ŞÖMİNE BAŞI SOHBETLERİ

Zaman zamansızlık

vakti zaman onun

Gözbebeklerinde donmuş,

Ansızın bir şafak vakti…--

Şöminede ateş yanıyor

Yanan alevlerdeyim

Cennet-cehennem içimdeler

bir yeşil bin bir alev.

Kırmızı mı? Pembe mi? kor mu kor?

bizler yanmadan,

kul olup savrulmadan

Anlayabilir miyiz?

Cani, cananı,

Bir sevda uğruna,

Ağlamayı, inlemeyi,

yıldızsız gecelere, bırakmayı

Üşümüştü, ancak yalnız bedenen değil. Yorgundu ruhen ve kalben. Sakaklarına gümüş teller dökülmüştü.

Bir dem olsun şikâyetçi değildi halinden, yasadıklarından, yaşayamadıklarından.

Şömineyi ona ellerimle yaktım. Ve basına geçtik, edeple onu dinleyip ona hizmet etmek, onu en iyi şekilde ağırlamak istiyorum.

-Mana, maddeye dalar da geçer. “Sen sen ol maddeyi on plana alma” diye öğüt veriyordu bana.                  

Yükselen madde, kapitalle paralel dostların oluşur çoğalır, ancak ne denli dost olduklarını da kapitalin belirler.

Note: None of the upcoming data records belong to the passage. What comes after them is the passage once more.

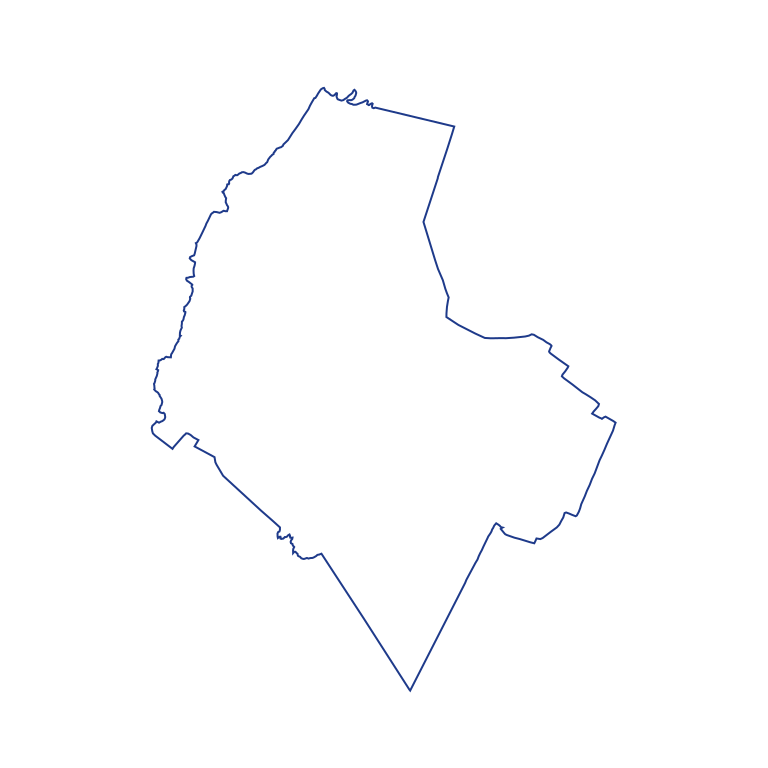 outline of Thma Koul, Batdâmbâng, Cambodia, rotated 297°
{"feature_id": "14789045B92416650165307", "entity_name": "Thma Koul", "entity_type": "district", "adm_level": 2, "iso_a3": "KHM", "parent_name": "Cambodia", "parent_adm1": "Batdâmbâng", "projection": "orthographic", "projection_center": [103.109, 13.249], "detail": "fine", "context": "isolated", "style": "outline", "palette": "blue", "viewbox_px": 768, "rotation_deg": 297, "n_neighbors": 0, "source": "geoboundaries", "source_scale": "gbopen_adm2", "svg_char_len": 6166}
<svg xmlns="http://www.w3.org/2000/svg" viewBox="0 0 768 768"><g transform="rotate(297 384 384)"><path d="M230.2,225.0L232.3,225.2L247.2,229.0L248.2,229.5L250.2,230.1L250.9,231.9L250.8,234.8L249.9,238.5L249.8,244.1L242.4,243.6L241.9,266.2L237.7,269.3L236.1,271.4L229.2,282.3L215.4,331.8L211.7,346.4L209.9,353.1L209.0,356.4L206.8,357.5L205.1,357.8L204.0,356.9L202.4,357.0L199.7,358.5L198.6,359.4L200.4,360.2L200.9,361.1L200.2,361.7L199.3,361.9L199.3,362.8L200.6,364.5L202.6,365.1L203.0,366.0L203.9,366.8L205.8,367.3L207.0,368.1L206.2,369.1L205.2,369.6L204.5,370.4L205.6,372.2L204.2,372.6L202.5,372.2L200.9,372.5L199.9,373.4L199.9,375.1L199.2,375.6L198.7,376.2L198.0,378.0L195.9,378.0L194.5,378.5L192.1,379.8L193.7,380.2L194.3,381.3L193.6,383.1L193.5,384.0L192.8,384.5L191.9,385.3L191.8,386.3L191.9,387.7L191.2,389.4L191.3,390.4L191.5,391.5L192.0,392.4L194.0,394.3L194.2,396.0L195.4,397.3L196.6,399.3L197.8,400.3L200.0,401.7L201.4,402.2L202.0,402.8L202.4,403.5L204.4,405.3L165.6,472.9L123.2,545.4L122.7,546.5L243.6,546.6L246.9,546.3L266.3,546.7L270.1,547.0L273.5,546.6L277.0,546.5L280.3,546.6L284.2,546.4L293.7,546.2L295.4,546.1L299.2,546.6L301.4,546.7L303.5,546.4L305.1,546.6L307.9,546.5L310.8,547.2L310.6,549.7L310.3,551.4L309.7,552.8L309.6,553.6L309.9,554.8L308.8,554.1L307.9,553.8L305.6,559.1L305.2,560.2L305.2,562.0L306.3,570.1L307.5,575.4L309.4,586.3L310.3,590.2L312.4,590.2L315.6,590.0L316.8,593.7L318.8,595.3L328.0,599.7L334.7,603.1L338.3,604.1L342.3,604.1L346.5,604.3L351.0,603.5L352.2,604.6L352.6,607.7L352.8,611.1L353.2,614.8L354.4,615.5L358.6,615.6L362.2,615.2L366.5,614.3L375.0,613.9L380.8,613.3L387.5,613.1L394.0,612.4L400.0,612.3L413.9,610.7L419.1,610.6L425.3,610.3L431.9,609.8L439.2,609.5L446.4,609.2L451.9,608.2L454.7,607.9L455.1,605.1L455.5,596.2L454.0,595.0L451.9,594.0L452.0,592.9L451.8,591.1L452.1,582.9L454.8,583.3L457.7,584.1L461.5,585.0L463.8,584.6L465.3,579.5L466.0,573.9L466.5,568.2L466.7,564.5L469.1,552.2L470.8,541.8L471.6,539.0L473.4,538.8L477.5,539.7L482.1,540.3L483.5,540.2L485.1,528.9L486.8,518.8L487.3,517.1L488.0,516.3L491.8,516.0L494.0,516.0L494.4,515.3L494.8,513.6L494.9,509.9L495.6,505.8L495.5,499.7L495.9,495.2L495.3,493.0L492.9,491.2L490.4,488.2L484.3,478.8L480.2,471.9L478.1,467.6L473.3,458.6L470.8,452.9L470.4,442.5L470.4,423.5L472.0,409.2L475.5,407.5L481.3,405.1L486.9,403.3L490.5,402.3L493.5,398.8L496.7,395.4L503.2,389.3L511.0,379.9L517.7,373.2L546.3,345.6L591.8,338.5L592.8,338.1L622.3,333.6L637.5,331.1L645.3,329.7L626.3,250.7L625.1,249.7L624.9,248.2L626.1,247.1L628.5,246.7L628.7,245.9L627.9,245.2L627.0,244.6L626.0,244.3L625.5,243.6L625.8,242.7L625.7,241.9L626.6,241.6L627.8,241.6L628.6,241.4L629.1,240.1L628.4,239.3L626.9,238.2L625.2,237.0L623.7,235.5L620.5,232.7L619.6,231.3L618.9,229.9L618.9,228.3L618.4,226.8L618.4,225.8L618.4,224.5L618.7,223.6L619.3,222.7L620.2,222.7L621.6,224.9L621.8,225.7L623.0,226.8L625.1,227.7L626.4,227.5L627.9,227.7L630.5,227.2L631.3,226.7L631.8,226.0L632.3,225.3L632.7,224.1L631.7,223.6L629.2,223.7L627.5,223.1L626.2,222.4L624.7,221.7L622.2,221.0L620.0,219.6L618.5,218.9L617.2,217.4L616.9,215.4L616.7,213.4L617.6,212.2L618.6,211.2L620.2,210.8L621.6,210.2L621.5,209.4L618.8,208.6L617.6,207.7L617.3,206.4L617.3,205.3L618.1,203.0L618.4,201.5L618.4,200.1L619.0,197.8L620.0,197.1L620.6,196.1L619.7,195.1L617.8,194.0L612.9,193.4L610.2,193.3L607.7,193.0L607.0,192.1L601.8,191.8L598.4,191.7L594.6,191.9L593.7,191.8L586.8,190.9L582.3,190.5L577.0,190.2L570.8,189.3L566.2,188.5L557.7,187.7L551.7,185.6L550.4,185.8L548.3,184.8L547.3,183.7L546.0,182.6L545.1,181.7L544.0,181.4L543.0,181.5L542.2,181.1L541.3,181.2L540.4,180.8L539.7,180.8L538.9,181.2L537.3,180.3L536.1,180.0L534.8,179.5L531.5,178.9L528.6,179.2L527.2,178.6L525.8,178.3L524.9,178.0L523.1,176.7L521.1,175.0L519.5,174.0L518.7,173.1L517.2,172.5L516.2,171.7L515.1,171.4L514.0,171.3L512.6,171.0L511.3,170.5L510.6,169.5L509.6,167.8L509.3,166.2L509.3,164.3L509.0,162.6L508.1,161.2L507.0,160.6L505.8,159.5L504.5,159.0L503.4,158.4L503.0,157.5L502.8,156.6L501.7,156.2L500.8,155.5L498.3,155.7L496.8,155.1L495.8,154.1L494.6,154.0L493.5,154.3L492.4,155.0L491.5,155.0L491.2,154.3L490.6,153.7L489.1,154.3L485.8,154.4L484.4,153.7L483.2,153.6L481.9,152.8L481.3,153.5L481.4,154.5L479.8,156.2L478.4,158.0L477.9,159.0L476.0,159.6L474.0,160.5L473.3,161.5L472.1,162.9L471.5,164.1L470.8,164.9L469.7,165.3L467.9,165.5L466.7,165.7L466.1,164.6L465.5,162.4L463.2,161.0L461.9,159.8L461.2,156.8L460.2,154.3L459.1,153.9L458.4,153.4L456.7,152.8L449.2,153.0L446.3,152.9L443.9,153.2L436.4,153.4L430.2,153.5L426.1,153.3L425.0,153.1L424.1,152.4L423.0,153.7L421.7,154.3L414.0,156.2L412.5,156.4L410.5,154.6L409.0,153.6L407.7,153.9L406.9,156.1L406.7,160.4L405.6,160.9L403.3,161.5L400.7,161.9L398.6,162.8L395.8,164.4L394.0,165.9L393.0,165.3L391.2,162.5L389.7,161.1L388.9,159.8L387.6,160.1L386.6,161.4L386.2,164.8L385.9,165.8L385.8,167.1L385.3,168.2L384.4,168.0L383.7,168.2L382.9,168.9L382.3,170.1L379.6,171.5L377.5,171.8L375.2,172.2L373.6,171.6L372.6,172.0L372.0,172.7L369.5,173.1L365.2,172.5L363.2,171.8L361.9,171.1L360.2,172.0L358.6,172.2L357.9,172.9L358.1,174.2L357.3,174.7L356.0,174.9L354.9,175.2L352.9,175.3L350.4,176.0L349.1,176.0L347.9,175.6L345.8,176.6L343.7,177.3L342.4,178.3L340.8,178.3L339.1,178.4L337.1,178.9L334.7,180.0L334.7,181.0L333.5,180.6L331.3,181.0L330.2,180.6L328.7,181.4L327.2,181.0L325.1,180.8L322.7,180.7L320.3,181.3L315.0,181.1L314.1,180.9L313.2,181.1L311.0,182.0L309.7,179.1L309.4,177.6L308.7,177.1L307.7,176.8L306.2,176.4L305.7,175.0L304.6,174.6L303.2,173.6L302.6,172.5L300.4,173.4L299.1,173.4L297.5,174.3L294.7,174.6L293.9,174.5L293.8,176.5L292.6,176.8L291.4,176.8L290.6,177.3L288.0,177.9L284.3,178.1L283.0,178.7L280.5,179.1L279.7,179.0L278.0,180.3L277.0,180.8L276.0,181.6L274.8,181.7L274.1,183.6L273.9,184.5L273.9,185.3L273.6,186.8L273.0,187.6L272.3,189.2L271.6,189.4L269.9,192.4L268.3,193.9L267.3,194.6L264.3,195.3L262.9,194.9L260.5,195.4L259.5,195.4L257.6,195.8L257.4,196.7L257.1,197.6L257.5,199.8L258.3,200.7L257.7,202.3L255.2,204.1L253.7,204.4L252.6,204.4L250.4,203.4L249.2,202.3L247.4,201.1L247.4,198.2L246.2,198.3L241.6,196.6L239.4,197.0L236.8,198.9L235.1,200.5L234.1,203.6L230.2,225.0Z" fill="none" stroke="#1e3a8a" stroke-width="2"/></g></svg>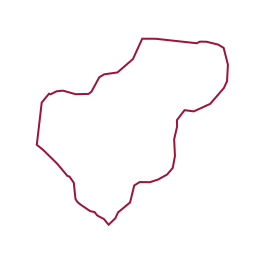 Santa Cruz Balanyá, Chimaltenango, Guatemala, rotated 100°
{"feature_id": "79465075B16496006430587", "entity_name": "Santa Cruz Balanyá", "entity_type": "district", "adm_level": 2, "iso_a3": "GTM", "parent_name": "Guatemala", "parent_adm1": "Chimaltenango", "projection": "orthographic", "projection_center": [-90.931, 14.695], "detail": "fine", "context": "isolated", "style": "outline", "palette": "rose", "viewbox_px": 256, "rotation_deg": 100, "n_neighbors": 0, "source": "geoboundaries", "source_scale": "gbopen_adm2", "svg_char_len": 765}
<svg xmlns="http://www.w3.org/2000/svg" viewBox="0 0 256 256"><g transform="rotate(100 128 128)"><path d="M89.9,51.2L71.9,40.5L64.7,38.6L48.3,40.6L32.5,47.7L30.2,53.6L29.4,65.7L30.5,72.2L32.6,75.1L35.3,116.1L37.6,129.5L59.2,135.1L75.1,148.0L79.3,160.8L83.0,165.1L98.6,170.3L101.3,172.8L103.8,185.5L102.5,198.5L104.3,204.8L108.2,210.0L107.9,211.7L117.9,217.4L160.4,214.9L164.4,207.6L175.7,191.2L185.7,179.4L186.0,177.2L191.3,171.9L207.0,167.4L209.7,164.9L211.5,161.8L216.4,150.9L216.6,146.3L219.5,143.1L221.8,136.0L226.6,130.3L219.1,124.8L212.9,123.2L200.9,113.0L183.5,111.9L179.2,107.1L177.6,97.1L173.5,89.4L167.0,81.4L159.5,77.0L147.4,76.9L131.1,80.6L118.1,79.9L111.7,81.2L100.6,75.4L100.2,66.1L89.9,51.2Z" fill="none" stroke="#9f1239" stroke-width="2"/></g></svg>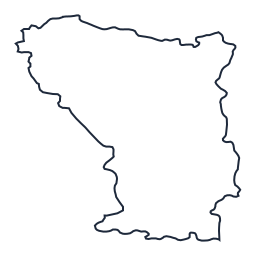 Stowbtsy, Minsk, Belarus
{"feature_id": "67162791B19818766020383", "entity_name": "Stowbtsy", "entity_type": "district", "adm_level": 2, "iso_a3": "BLR", "parent_name": "Belarus", "parent_adm1": "Minsk", "projection": "robinson", "projection_center": [26.677, 53.605], "detail": "fine", "context": "isolated", "style": "outline", "palette": "slate", "viewbox_px": 256, "rotation_deg": 0, "n_neighbors": 0, "source": "geoboundaries", "source_scale": "gbopen_adm2", "svg_char_len": 4449}
<svg xmlns="http://www.w3.org/2000/svg" viewBox="0 0 256 256"><path d="M218.4,32.2L217.3,32.7L214.9,33.2L212.7,34.0L209.5,35.1L206.6,35.1L204.6,35.8L202.3,36.5L200.2,36.8L198.2,37.0L196.3,37.8L195.9,39.4L196.4,41.3L197.8,42.1L199.2,42.6L199.2,43.8L198.3,45.1L196.2,46.4L195.0,47.0L193.6,46.9L193.2,45.7L192.6,44.8L190.7,44.5L189.5,44.5L187.5,44.6L186.1,44.6L184.8,44.8L183.1,45.0L181.5,45.0L180.3,44.1L180.0,42.6L179.7,40.1L179.1,39.3L177.2,38.9L174.9,39.4L172.1,40.3L170.2,40.6L169.0,40.3L167.0,39.7L164.8,39.6L163.7,40.2L162.1,40.9L161.0,40.8L158.4,40.2L156.5,39.6L154.2,38.8L151.4,37.8L148.1,37.2L145.3,36.7L142.4,36.3L139.9,35.9L138.5,35.7L136.5,33.7L135.9,32.6L135.0,31.1L132.9,30.1L128.7,29.3L127.1,29.3L122.5,29.4L120.0,29.3L118.3,28.8L115.0,27.3L112.7,27.4L110.7,27.9L108.4,28.6L106.7,29.1L104.3,29.3L102.4,29.1L100.0,28.3L97.1,27.2L93.3,25.7L91.3,24.8L89.0,23.9L87.2,23.1L84.5,22.2L82.5,21.5L81.0,20.7L79.6,19.1L79.6,17.3L79.6,16.2L78.5,15.4L76.8,15.4L74.3,15.9L71.0,16.3L69.2,16.4L65.8,16.5L63.0,16.8L63.0,17.0L59.1,18.3L56.5,18.5L52.9,18.5L50.4,19.1L48.2,20.8L46.3,22.8L44.2,24.2L40.5,27.8L38.4,28.3L35.8,26.2L31.5,25.4L29.7,27.7L29.1,29.0L27.0,29.0L24.0,29.0L21.5,30.8L23.2,32.3L23.4,35.0L23.4,38.3L23.9,41.1L18.0,42.4L15.8,43.6L17.3,45.2L17.9,45.9L18.5,49.0L17.7,51.5L21.7,52.5L24.2,52.1L28.5,52.1L31.0,53.1L31.5,55.8L29.3,57.6L29.1,59.1L28.5,61.6L30.4,63.6L30.4,66.5L28.5,68.0L29.3,71.7L31.5,76.2L33.6,78.5L36.9,83.1L38.8,83.9L39.1,86.8L39.9,89.7L42.9,92.2L46.9,93.0L52.9,94.0L57.8,94.2L60.3,96.3L60.0,98.8L60.0,101.0L58.1,103.1L59.2,106.0L60.0,106.5L62.7,107.9L64.9,107.9L69.0,108.3L71.4,112.8L76.3,118.6L80.9,123.2L85.3,127.4L89.6,132.3L94.0,136.9L98.3,141.4L100.9,143.7L103.4,145.7L106.2,146.6L109.5,146.6L112.4,147.1L113.5,149.3L113.5,151.1L113.3,154.4L113.7,156.6L112.4,157.9L109.5,160.3L106.3,162.7L104.6,164.9L103.7,167.1L104.6,168.9L106.7,169.3L110.0,170.1L112.4,171.1L114.5,172.8L115.6,173.9L116.8,177.0L117.0,178.9L116.4,183.3L114.9,185.6L114.5,188.2L114.8,191.3L115.7,194.5L116.2,197.0L119.6,202.2L123.0,206.8L123.0,210.4L117.4,213.3L106.8,215.6L104.6,215.5L104.8,217.8L103.3,219.9L102.5,221.3L100.6,221.9L98.5,222.7L96.7,223.8L94.9,225.6L95.7,228.6L97.0,229.9L99.1,230.8L103.3,231.6L106.3,231.6L109.1,231.2L111.0,230.6L112.9,229.5L115.4,229.5L117.6,229.9L119.2,231.4L119.9,232.5L122.8,233.7L124.7,233.9L127.1,233.8L130.0,233.3L131.9,232.2L133.3,231.1L135.8,230.3L137.4,230.4L141.2,231.6L143.3,231.4L145.3,231.4L146.8,232.1L148.7,233.7L148.7,234.8L147.3,235.8L145.3,237.0L146.0,238.6L148.6,239.0L151.5,238.4L153.0,238.4L155.9,238.4L157.9,239.0L159.9,239.2L161.1,238.8L163.1,237.6L163.9,236.8L166.4,236.2L170.4,236.9L173.2,237.8L175.6,238.4L178.0,239.8L180.7,240.2L183.5,239.6L185.5,239.1L188.1,238.3L189.6,237.2L189.7,235.6L189.6,234.0L190.2,232.9L190.9,232.6L193.3,232.8L194.9,233.2L195.7,234.1L196.4,235.9L196.7,237.5L197.1,238.6L198.3,239.7L201.7,240.6L203.9,240.6L207.7,240.4L209.8,239.9L211.4,239.2L213.4,238.6L216.2,238.7L218.9,239.4L219.4,239.8L219.3,237.0L219.0,230.8L219.1,227.5L219.4,222.9L220.1,220.7L220.0,218.7L220.0,218.3L219.5,216.5L218.5,215.5L216.8,214.8L214.0,214.3L211.7,213.9L210.5,212.5L210.7,211.3L211.8,210.5L213.6,209.7L214.6,208.6L215.4,206.3L215.4,205.1L216.0,203.2L218.4,201.2L221.6,199.8L223.3,198.5L223.9,197.5L224.8,196.2L227.2,195.3L229.8,195.2L231.7,195.6L233.4,196.5L236.2,196.8L238.5,195.8L237.8,194.0L238.0,192.7L239.2,191.4L240.2,189.8L239.3,188.5L237.5,186.6L235.2,185.0L234.5,182.7L234.2,180.2L234.5,176.4L235.3,173.3L236.5,171.0L237.8,169.4L237.9,167.8L238.7,161.0L239.2,158.0L238.3,155.7L237.0,153.8L235.5,151.9L234.3,150.6L233.9,148.0L233.4,144.9L232.3,142.7L230.6,141.7L228.2,142.0L226.2,142.1L224.4,141.5L223.0,140.3L222.9,138.8L224.2,137.3L225.2,136.3L225.9,134.9L226.3,131.6L227.0,124.7L226.8,118.9L226.2,117.3L224.4,115.8L223.3,114.6L222.3,112.9L221.8,110.9L221.3,108.5L220.9,105.7L220.8,104.1L220.2,102.2L221.0,99.4L222.2,98.1L224.1,97.1L225.5,96.1L226.5,94.6L226.8,92.9L225.2,91.1L222.9,89.7L220.9,88.7L218.3,86.2L216.5,84.2L215.5,82.4L216.1,80.9L217.7,79.5L219.1,78.4L219.6,77.5L220.4,74.5L221.1,72.1L222.1,69.7L223.8,67.6L226.6,65.6L228.3,64.5L229.5,62.9L229.9,61.4L230.4,59.8L231.2,58.3L232.0,56.3L232.8,54.5L232.9,53.1L232.7,51.6L233.6,49.9L234.7,48.8L235.4,47.6L235.3,45.9L234.4,45.2L233.3,44.4L231.5,44.1L230.3,44.0L228.1,43.6L225.7,42.8L224.2,41.8L223.0,40.5L223.0,37.8L222.2,35.5L221.6,34.7L220.2,33.5L218.4,32.2Z" fill="none" stroke="#1e293b" stroke-width="2"/></svg>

Sonra kapitalin azalır, bitme noktasında dostların da damla damla buhar olur.

Bir de bir boy aynasında bakarsın ki yapayalnız kalmışsın su koca dünyada tek başına.

-Aşka gelince net ve tek bir açıklaması hiç olmamıştır aşkın. Zaten olsaydı önem taşımaz ve aşk popüler olmazdı…

Aslı var mı bu sevdaların, bu efsanelerin bu inleten, bu ağlatan, bu insanı Leyla eden aşkların diye sorarsan, ben de derim ki Aslı olmasaydı eğer, Kerem yanar mıydı hiç?

Kays Mecnun olur da çöllere düşer miydi, Ferhat demir dağını deler de su getirebilir miydi, olmasaydı Şirin?

Ruh hali ses tonuna da işlemişti, saygı değer konuğumun. Gözleri ıslaktı, kalben teyid ediyorum ki en güzel yüz defalarca gözyaşlarıyla yıkanan yüzdür.

Onu dinlerken şöminenin basında acılarım diniyor yaralarım kabuk tutuyordu.

Şifa buluyor bu dinmeyen sancılarım. Ben saygı değer konuğumun adını gönül tabibi koymuştum.

Bu ad pek hoşuna gitmişti. Bana ne zaman gelir? Niçin gelir? Neden ben? Sorular zinciri oluşurdu bende, cevabini bilemeyeceğim gizemler için de kalırdım çoğu kez.

Reçetesi bir kaç güzel söz ve önerilerden oluşan bir kaç kalbi cümlelerdi gönül tabibimin.

Sabah erken çekip gitmişti, ben farkına bile varmadan. Adini sonsuz bekleyiş koyduğum tablonun yanına aşağıdaki notu bırakmıştı.

Daha da olgunlaştıkça, yandıkça alevler içinde renkten renge dönüştükçe beni daha da iyi anlayacaksın. Üzülme, yazmaya devam et.

Gönül gözleriyle yazabilirsen zamanlar ustu olursun. Bir gün yine gelirim vakitli vakitsiz. Gideceğim mekânlara ve zamanlara henüz hazır değilsin Mehmet.

O gizemler ki sen yanıp kül olunca istemesen de savrulursun o gülistana.

Adın, rengin, kokun, daim kalır o can da o ten de. Unutma ki sevmek demek uğruna ölebilmektir, bu cihanda.

Kalın sağlık ve sevgiyle. Siz saygın Sonsöz okurlarımız.